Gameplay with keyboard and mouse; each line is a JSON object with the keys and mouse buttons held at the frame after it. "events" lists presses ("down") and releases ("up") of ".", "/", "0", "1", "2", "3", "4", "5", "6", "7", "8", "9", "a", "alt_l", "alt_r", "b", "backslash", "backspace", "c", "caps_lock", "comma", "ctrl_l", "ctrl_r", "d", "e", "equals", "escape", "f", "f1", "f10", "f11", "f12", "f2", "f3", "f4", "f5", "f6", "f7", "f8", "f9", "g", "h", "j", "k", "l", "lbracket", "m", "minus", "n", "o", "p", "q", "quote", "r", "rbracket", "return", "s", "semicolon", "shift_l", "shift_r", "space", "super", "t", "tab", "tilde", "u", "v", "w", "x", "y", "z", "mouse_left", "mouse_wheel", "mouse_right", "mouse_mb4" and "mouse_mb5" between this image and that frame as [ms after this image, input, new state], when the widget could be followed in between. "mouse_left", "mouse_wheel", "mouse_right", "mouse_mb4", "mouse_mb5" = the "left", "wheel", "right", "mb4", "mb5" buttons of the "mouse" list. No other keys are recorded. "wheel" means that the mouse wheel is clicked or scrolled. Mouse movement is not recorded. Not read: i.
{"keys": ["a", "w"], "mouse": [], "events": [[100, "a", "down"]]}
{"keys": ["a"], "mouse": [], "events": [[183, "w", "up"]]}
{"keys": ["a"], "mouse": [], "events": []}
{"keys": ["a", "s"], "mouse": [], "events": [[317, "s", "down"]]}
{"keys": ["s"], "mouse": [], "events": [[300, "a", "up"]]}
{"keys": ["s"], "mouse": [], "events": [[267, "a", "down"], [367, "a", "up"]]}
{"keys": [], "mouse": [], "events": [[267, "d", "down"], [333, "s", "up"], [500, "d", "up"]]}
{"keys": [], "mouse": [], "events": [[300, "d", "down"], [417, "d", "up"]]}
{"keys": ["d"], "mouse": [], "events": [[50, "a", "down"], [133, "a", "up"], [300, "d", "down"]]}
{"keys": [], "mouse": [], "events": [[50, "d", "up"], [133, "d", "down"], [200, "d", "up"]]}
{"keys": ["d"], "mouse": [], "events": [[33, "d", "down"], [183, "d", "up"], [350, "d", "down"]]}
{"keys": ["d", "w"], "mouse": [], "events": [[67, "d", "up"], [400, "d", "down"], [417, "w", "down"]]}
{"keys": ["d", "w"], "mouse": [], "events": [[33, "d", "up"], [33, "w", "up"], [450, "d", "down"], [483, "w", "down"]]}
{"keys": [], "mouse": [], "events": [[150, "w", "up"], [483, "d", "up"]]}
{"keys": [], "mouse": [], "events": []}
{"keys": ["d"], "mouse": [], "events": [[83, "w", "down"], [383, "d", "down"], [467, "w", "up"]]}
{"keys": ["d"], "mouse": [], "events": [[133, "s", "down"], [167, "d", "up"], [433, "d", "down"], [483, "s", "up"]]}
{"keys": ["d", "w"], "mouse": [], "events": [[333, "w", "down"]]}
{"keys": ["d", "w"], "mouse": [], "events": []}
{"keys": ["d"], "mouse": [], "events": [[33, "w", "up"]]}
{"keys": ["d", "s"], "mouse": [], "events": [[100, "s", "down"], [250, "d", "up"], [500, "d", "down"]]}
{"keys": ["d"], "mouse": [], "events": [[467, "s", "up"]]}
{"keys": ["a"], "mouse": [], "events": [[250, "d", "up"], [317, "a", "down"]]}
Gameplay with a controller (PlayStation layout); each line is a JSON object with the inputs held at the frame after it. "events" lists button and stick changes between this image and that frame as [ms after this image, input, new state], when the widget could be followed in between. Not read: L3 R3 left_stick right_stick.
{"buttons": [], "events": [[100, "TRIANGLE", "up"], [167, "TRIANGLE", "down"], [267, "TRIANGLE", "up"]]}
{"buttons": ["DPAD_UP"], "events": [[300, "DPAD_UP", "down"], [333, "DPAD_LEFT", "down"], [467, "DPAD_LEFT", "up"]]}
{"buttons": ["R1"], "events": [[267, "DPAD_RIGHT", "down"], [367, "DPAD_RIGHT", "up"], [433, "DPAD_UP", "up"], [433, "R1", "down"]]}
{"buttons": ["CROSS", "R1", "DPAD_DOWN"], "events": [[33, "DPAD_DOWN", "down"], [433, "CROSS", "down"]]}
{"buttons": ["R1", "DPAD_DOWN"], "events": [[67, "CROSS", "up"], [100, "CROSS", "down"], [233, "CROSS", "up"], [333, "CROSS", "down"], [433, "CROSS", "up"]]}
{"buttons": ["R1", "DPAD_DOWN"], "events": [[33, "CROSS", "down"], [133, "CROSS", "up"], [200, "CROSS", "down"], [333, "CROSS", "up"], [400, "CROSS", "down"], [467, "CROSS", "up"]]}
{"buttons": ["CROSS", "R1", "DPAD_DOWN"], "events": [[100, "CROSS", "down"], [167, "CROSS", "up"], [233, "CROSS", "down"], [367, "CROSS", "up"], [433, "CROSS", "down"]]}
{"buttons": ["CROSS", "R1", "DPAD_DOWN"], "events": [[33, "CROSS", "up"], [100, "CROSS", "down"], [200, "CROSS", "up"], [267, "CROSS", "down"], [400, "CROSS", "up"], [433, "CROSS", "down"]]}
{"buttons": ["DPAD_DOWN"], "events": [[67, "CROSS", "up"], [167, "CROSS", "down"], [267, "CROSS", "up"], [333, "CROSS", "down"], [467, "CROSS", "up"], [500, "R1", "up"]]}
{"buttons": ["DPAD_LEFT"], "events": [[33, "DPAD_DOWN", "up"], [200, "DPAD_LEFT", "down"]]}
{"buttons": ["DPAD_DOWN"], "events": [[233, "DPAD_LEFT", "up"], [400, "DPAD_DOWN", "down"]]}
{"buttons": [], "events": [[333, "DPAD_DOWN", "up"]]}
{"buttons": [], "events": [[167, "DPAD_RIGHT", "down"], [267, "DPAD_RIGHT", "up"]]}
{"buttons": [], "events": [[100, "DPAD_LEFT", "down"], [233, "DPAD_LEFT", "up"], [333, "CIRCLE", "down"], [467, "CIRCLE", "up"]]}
____________________
Work to be completed
Retype the whole listing without changing anything.

Answer box
Gameplay with keyboard and mouse; each line is a JSON object with the keys and mouse buttons held at the frame after it. "events" lists presses ("down") and releases ("up") of ".", "/", "0", "1", "2", "3", "4", "5", "6", "7", "8", "9", "a", "alt_l", "alt_r", "b", "backslash", "backspace", "c", "caps_lock", "comma", "ctrl_l", "ctrl_r", "d", "e", "equals", "escape", "f", "f1", "f10", "f11", "f12", "f2", "f3", "f4", "f5", "f6", "f7", "f8", "f9", "g", "h", "j", "k", "l", "lbracket", "m", "minus", "n", "o", "p", "q", "quote", "r", "rbracket", "return", "s", "semicolon", "shift_l", "shift_r", "space", "super", "t", "tab", "tilde", "u", "v", "w", "x", "y", "z", "mouse_left", "mouse_wheel", "mouse_right", "mouse_mb4" and "mouse_mb5" between this image and that frame as [ms after this image, input, new state], when the widget could be followed in between. "mouse_left", "mouse_wheel", "mouse_right", "mouse_mb4", "mouse_mb5" = the "left", "wheel", "right", "mb4", "mb5" buttons of the "mouse" list. No other keys are recorded. "wheel" means that the mouse wheel is clicked or scrolled. Mouse movement is not recorded. Not read: i.
{"keys": ["a", "w"], "mouse": [], "events": [[100, "a", "down"]]}
{"keys": ["a"], "mouse": [], "events": [[183, "w", "up"]]}
{"keys": ["a"], "mouse": [], "events": []}
{"keys": ["a", "s"], "mouse": [], "events": [[317, "s", "down"]]}
{"keys": ["s"], "mouse": [], "events": [[300, "a", "up"]]}
{"keys": ["s"], "mouse": [], "events": [[267, "a", "down"], [367, "a", "up"]]}
{"keys": [], "mouse": [], "events": [[267, "d", "down"], [333, "s", "up"], [500, "d", "up"]]}
{"keys": [], "mouse": [], "events": [[300, "d", "down"], [417, "d", "up"]]}
{"keys": ["d"], "mouse": [], "events": [[50, "a", "down"], [133, "a", "up"], [300, "d", "down"]]}
{"keys": [], "mouse": [], "events": [[50, "d", "up"], [133, "d", "down"], [200, "d", "up"]]}
{"keys": ["d"], "mouse": [], "events": [[33, "d", "down"], [183, "d", "up"], [350, "d", "down"]]}
{"keys": ["d", "w"], "mouse": [], "events": [[67, "d", "up"], [400, "d", "down"], [417, "w", "down"]]}
{"keys": ["d", "w"], "mouse": [], "events": [[33, "d", "up"], [33, "w", "up"], [450, "d", "down"], [483, "w", "down"]]}
{"keys": [], "mouse": [], "events": [[150, "w", "up"], [483, "d", "up"]]}
{"keys": [], "mouse": [], "events": []}
{"keys": ["d"], "mouse": [], "events": [[83, "w", "down"], [383, "d", "down"], [467, "w", "up"]]}
{"keys": ["d"], "mouse": [], "events": [[133, "s", "down"], [167, "d", "up"], [433, "d", "down"], [483, "s", "up"]]}
{"keys": ["d", "w"], "mouse": [], "events": [[333, "w", "down"]]}
{"keys": ["d", "w"], "mouse": [], "events": []}
{"keys": ["d"], "mouse": [], "events": [[33, "w", "up"]]}
{"keys": ["d", "s"], "mouse": [], "events": [[100, "s", "down"], [250, "d", "up"], [500, "d", "down"]]}
{"keys": ["d"], "mouse": [], "events": [[467, "s", "up"]]}
{"keys": ["a"], "mouse": [], "events": [[250, "d", "up"], [317, "a", "down"]]}
Gameplay with a controller (PlayStation layout); each line is a JSON object with the inputs held at the frame after it. "events" lists button and stick changes between this image and that frame as [ms after this image, input, new state], when the widget could be followed in between. Not read: L3 R3 left_stick right_stick.
{"buttons": [], "events": [[100, "TRIANGLE", "up"], [167, "TRIANGLE", "down"], [267, "TRIANGLE", "up"]]}
{"buttons": ["DPAD_UP"], "events": [[300, "DPAD_UP", "down"], [333, "DPAD_LEFT", "down"], [467, "DPAD_LEFT", "up"]]}
{"buttons": ["R1"], "events": [[267, "DPAD_RIGHT", "down"], [367, "DPAD_RIGHT", "up"], [433, "DPAD_UP", "up"], [433, "R1", "down"]]}
{"buttons": ["CROSS", "R1", "DPAD_DOWN"], "events": [[33, "DPAD_DOWN", "down"], [433, "CROSS", "down"]]}
{"buttons": ["R1", "DPAD_DOWN"], "events": [[67, "CROSS", "up"], [100, "CROSS", "down"], [233, "CROSS", "up"], [333, "CROSS", "down"], [433, "CROSS", "up"]]}
{"buttons": ["R1", "DPAD_DOWN"], "events": [[33, "CROSS", "down"], [133, "CROSS", "up"], [200, "CROSS", "down"], [333, "CROSS", "up"], [400, "CROSS", "down"], [467, "CROSS", "up"]]}
{"buttons": ["CROSS", "R1", "DPAD_DOWN"], "events": [[100, "CROSS", "down"], [167, "CROSS", "up"], [233, "CROSS", "down"], [367, "CROSS", "up"], [433, "CROSS", "down"]]}
{"buttons": ["CROSS", "R1", "DPAD_DOWN"], "events": [[33, "CROSS", "up"], [100, "CROSS", "down"], [200, "CROSS", "up"], [267, "CROSS", "down"], [400, "CROSS", "up"], [433, "CROSS", "down"]]}
{"buttons": ["DPAD_DOWN"], "events": [[67, "CROSS", "up"], [167, "CROSS", "down"], [267, "CROSS", "up"], [333, "CROSS", "down"], [467, "CROSS", "up"], [500, "R1", "up"]]}
{"buttons": ["DPAD_LEFT"], "events": [[33, "DPAD_DOWN", "up"], [200, "DPAD_LEFT", "down"]]}
{"buttons": ["DPAD_DOWN"], "events": [[233, "DPAD_LEFT", "up"], [400, "DPAD_DOWN", "down"]]}
{"buttons": [], "events": [[333, "DPAD_DOWN", "up"]]}
{"buttons": [], "events": [[167, "DPAD_RIGHT", "down"], [267, "DPAD_RIGHT", "up"]]}
{"buttons": [], "events": [[100, "DPAD_LEFT", "down"], [233, "DPAD_LEFT", "up"], [333, "CIRCLE", "down"], [467, "CIRCLE", "up"]]}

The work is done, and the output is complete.